Se ci sono giorni funesti, questo è uno di quelli. Una morte purtroppo annunciata e una morte del tutto inattesa. Due amici, con i quali proprio in quegli ultimi tempi i rapporti si erano intensificati – quasi per premonizione – che se ne vanno e ti lasciano più solo. A futura memoria, ecco il ricordo che le Lune cartacee avevano loro dedicato.
Nel 2003 muore a Milano, all'età di 58 anni, dopo lunga malattia, Alberto Farassino, nato a Caluso (Torino) l'1 agosto 1944. Docente di cinema alla Cattolica di Milano, a Genova, a Trieste e infine a Pavia, animatore di due cineclub (il Club Nuovo Teatro, con Franco Quadri, e il Cineclub Brera, con Tatti Sanguineti), direttore di piccoli ma vivaci festival (Rimini e Cattolica), collaboratore (e anche, per un lungo periodo, critico cinematografico) de la Repubblica dalla fondazione (1976), lascia una gran mole di pubblicazioni, dalle monografie sul prediletto Jean-Luc Godard, continuamente rivisitato, o su Luis Buñuel o su Giuseppe De Santis agli studi sul neorealismo, su Mario Camerini e sulla Lux di Ponti e De Laurentiis, sino al libro più recente: Fuori di set. Viaggi, esplorazioni, emigrazioni, nomadismi (Bulzoni, 2002) che ben testimonia la molteplicità dei suoi interessi. Assai notevoli le sue doti di organizzatore e di progettatore, esplicate in tutti i campi in cui ha operato. Gentile quanto tenace, discreto quanto sicuro, amichevole quanto battagliero, operativo e progettuale sino alla fine, il ricordo di lui non può essere disgiunto dalla grande forza d'animo che ha contrassegnato il suo ultimo anno di vita.

### DATI FORNITI
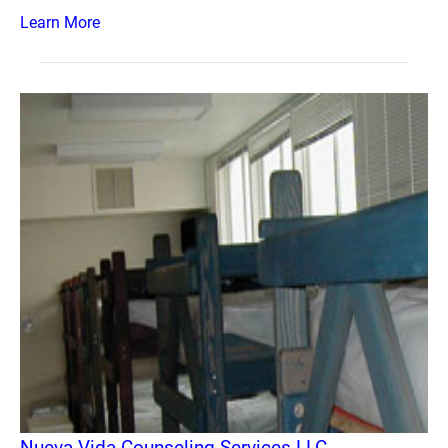
Learn More
Nueva Vida Counseling Services LLC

### USANDO LE INFORMAZIONI
1. Traduci in inglese questa frase del brano su Alberto Farassino: "Assai notevoli le sue doti di organizzatore e di progettatore, esplicate in tutti i campi in cui ha operato."
2. Riporta dal brano su Alberto Farassino il passo che comincia con "Se ci sono giorni" e prosegue fino a "avevano loro dedicato.".
3. Dove è nato Alberto Farassino, secondo il brano su di lui?
Per svolgere l'esercizio usa soltanto il brano.

### RISULTATI DELL'ESERCIZIO
1. His skills as an organizer and planner were quite remarkable, and he displayed them in every field in which he worked.

2.
Se ci sono giorni funesti, questo è uno di quelli. Una morte purtroppo annunciata e una morte del tutto inattesa. Due amici, con i quali proprio in quegli ultimi tempi i rapporti si erano intensificati – quasi per premonizione – che se ne vanno e ti lasciano più solo. A futura memoria, ecco il ricordo che le Lune cartacee avevano loro dedicato.

3. A Caluso (Torino).